Make sure you don't open the phonebook using DotRas before this point.

Assuming the alternate phone numbers look correct in Windows, try opening the phonebook up with DotRas and check the RasEntry.AlternatePhoneNumbers property. The numbers you saw in the network connections window should all be listed there. If for some reason they do not match, you'll know DotRas is causing the issue. If you're only targetting XP SP2 you should only need to worry about referencing the WINXP or WINXPSP2 builds. Either of those builds should work fine with what you're doing. According to the version you specified in your original post, you're working with the WINXPSP2 build (indicated by the revision number of the assembly).

Aug 12, 2009 at 3:39 PM

Looks like I have hit one big synergy bug here. Fortunately, Jeff, I have completely exonerated DotRas for the time being since I see the other issues without even touching it.
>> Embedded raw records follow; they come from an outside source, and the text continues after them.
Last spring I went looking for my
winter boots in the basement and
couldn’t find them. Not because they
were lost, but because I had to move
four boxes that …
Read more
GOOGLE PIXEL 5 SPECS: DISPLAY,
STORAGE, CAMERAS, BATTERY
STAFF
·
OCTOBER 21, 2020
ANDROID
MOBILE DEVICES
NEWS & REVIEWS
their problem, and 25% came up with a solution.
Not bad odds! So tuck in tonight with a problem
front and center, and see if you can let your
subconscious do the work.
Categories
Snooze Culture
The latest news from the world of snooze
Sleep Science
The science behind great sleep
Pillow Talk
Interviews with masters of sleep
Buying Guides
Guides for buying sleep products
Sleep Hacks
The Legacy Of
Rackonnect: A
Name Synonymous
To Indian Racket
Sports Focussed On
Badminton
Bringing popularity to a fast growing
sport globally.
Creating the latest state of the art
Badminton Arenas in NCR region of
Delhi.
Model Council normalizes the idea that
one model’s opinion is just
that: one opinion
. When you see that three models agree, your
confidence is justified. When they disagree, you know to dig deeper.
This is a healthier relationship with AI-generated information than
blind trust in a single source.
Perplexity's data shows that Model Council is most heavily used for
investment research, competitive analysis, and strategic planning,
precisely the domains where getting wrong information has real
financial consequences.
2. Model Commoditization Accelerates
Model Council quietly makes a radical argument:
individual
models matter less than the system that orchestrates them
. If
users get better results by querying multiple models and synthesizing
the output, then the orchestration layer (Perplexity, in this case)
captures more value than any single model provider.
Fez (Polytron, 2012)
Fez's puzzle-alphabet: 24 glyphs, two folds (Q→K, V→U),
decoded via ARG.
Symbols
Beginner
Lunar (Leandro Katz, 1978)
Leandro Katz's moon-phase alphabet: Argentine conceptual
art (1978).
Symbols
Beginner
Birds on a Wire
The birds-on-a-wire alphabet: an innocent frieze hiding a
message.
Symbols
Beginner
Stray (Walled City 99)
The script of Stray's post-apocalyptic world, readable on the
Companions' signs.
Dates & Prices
I thought I'd mention this stuff here just in case someone else encounters it or has any ideas as to what is really going on.
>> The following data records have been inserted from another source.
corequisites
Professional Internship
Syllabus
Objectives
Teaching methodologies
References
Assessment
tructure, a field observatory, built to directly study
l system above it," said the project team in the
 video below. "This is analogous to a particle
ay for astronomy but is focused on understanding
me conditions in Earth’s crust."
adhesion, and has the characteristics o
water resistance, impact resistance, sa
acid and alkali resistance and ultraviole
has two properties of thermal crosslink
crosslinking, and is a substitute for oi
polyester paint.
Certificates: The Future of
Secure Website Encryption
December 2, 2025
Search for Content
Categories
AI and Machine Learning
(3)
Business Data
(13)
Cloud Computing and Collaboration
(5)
It seems that this particular device only installs its phone book entry when the connection manager software is started, not when the device is set up. It seems to create a "fall back" interface as part of this entry. Of course, I don't understand (but will be talking to the manufacturer later) why this is so; surely if one was broken the other would be. No phone number is present for the other, at least visibly in Explorer. In the phonebook is the "corrupt" entry, so I suspect Explorer's doing some sort of sanity checking or the like. This, when first set up, works fine. Also, any other duplications of it also work, manually and otherwise, and without the fallback subentry.

Now, here's where it gets weird and instills a sense of deja vu. When the device is removed, as usual Windows falls the phonebook entries back to the built in modem as that is still present. So far so "normal". The problem arises when the device is then reinserted and Windows then falls the entries forward. Here somehow there's a slight change: the changes are not inverses of one another. Subsequently this breaks something and the entire structure is out of spec then or the like(nothing at least with that device dials, DotRas gets that error - I think - still investigating), etc. Launching the connection manager "fixes" the problem as it seems (Sysinternals FileMon reports writes) to rewrite the phonebook entry corresponding to the device etc. (And without reading it from its USB storage, too, as I turned that off for some other testing.) Why this "fixes" other entries also using that device I don't know.

What seems to be different in this case is the fact that the entry has this "alternate device" from the get go, and also seems to want to create an entry with the conventional built in modem and also the ISDN adapter device (which is even weirder, since I don't have one installed).

It looks like, then, that we're seeing a "synergy bug" between the Windows "feature" we discussed a while back and the entry that this device is installing. I suspect we'll get finger pointing in both directions on this issue, but I'll make some further remarks if necessary after I speak to the manufacturer.

Aug 12, 2009 at 6:43 PM

If there's anything I can do, don't hesitate to ask.